Polo Player

Champion horseman Domingo Questel rules the sport of kings
1892

Photograph by Christina Gandolfo

➻ “I was about 17 when I started playing polo for Gulf and Western Industries in Casa de Campo, a city in the Dominican Republic. They had a polo club for all of the rich guys from the company. I started out as a groom and was put through polo training.”

➻Questel, 59, learned the sport from polo star Jabar Singh. Within three years of training, he was invited to compete in the United States. In 1985, after a five-year conditioning stint in the Central California city of Turlock, he began his professional career at the Los Angeles Equestrian Center. He now trains horses and coaches players at the California Polo Club and plays at Will Rogers State Historic Park.

➻ “Ever since I can remember, I’ve been riding horses. My father was a policeman on horseback, and he’d go to work at 5 a.m. My two brothers and I would go to the pasture, pick up his horse, and put on its saddle while he was having his coffee. That was the routine every day.”

➻Think of polo as being a bit like hockey but with mallets and horses instead of sticks and skates. The playing area is about the length of nine football fields, with a pair of goalposts at each end. A match is made up of two teams, and there are four players per side. The objective is to whack the ball between your opponents’ goalposts while navigating a 900-pound animal.

➻ “A thoroughbred horse makes the best polo pony. You have to stop and turn and run; the horse has to tolerate all the hard work.”

➻Women didn’t play competitively until 1972. For 20 years, beginning in the 1950s, polo pioneer Sue Sally Hale competed—posing as a man.
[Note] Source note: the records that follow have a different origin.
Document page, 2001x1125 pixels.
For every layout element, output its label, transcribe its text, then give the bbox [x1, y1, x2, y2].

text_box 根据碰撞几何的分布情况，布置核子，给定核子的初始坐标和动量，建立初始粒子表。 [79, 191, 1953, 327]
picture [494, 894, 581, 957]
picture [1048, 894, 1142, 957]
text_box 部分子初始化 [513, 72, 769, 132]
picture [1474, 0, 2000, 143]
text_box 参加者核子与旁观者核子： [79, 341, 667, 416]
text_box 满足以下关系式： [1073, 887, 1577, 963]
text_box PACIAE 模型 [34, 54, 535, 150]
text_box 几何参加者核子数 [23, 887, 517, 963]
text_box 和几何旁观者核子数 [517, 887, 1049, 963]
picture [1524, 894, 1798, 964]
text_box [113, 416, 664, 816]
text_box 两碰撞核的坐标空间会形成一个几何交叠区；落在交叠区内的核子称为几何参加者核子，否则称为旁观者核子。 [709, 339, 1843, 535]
➻ “My eye injury happened many years ago in the Dominican Republic. A player missed the ball and hit me. At first it affected my playing, but I never stopped. I would say I got even better.”

➻Questel’s son and younger daughter play polo, and his wife and older daughter care for the family’s 15 horses.

➻ “I never thought I’d become a professional polo player. I thought I’d be a cowboy. But polo is fascinating. You put on your white pants and hat, you get your mallet, and you forget about all of your problems.”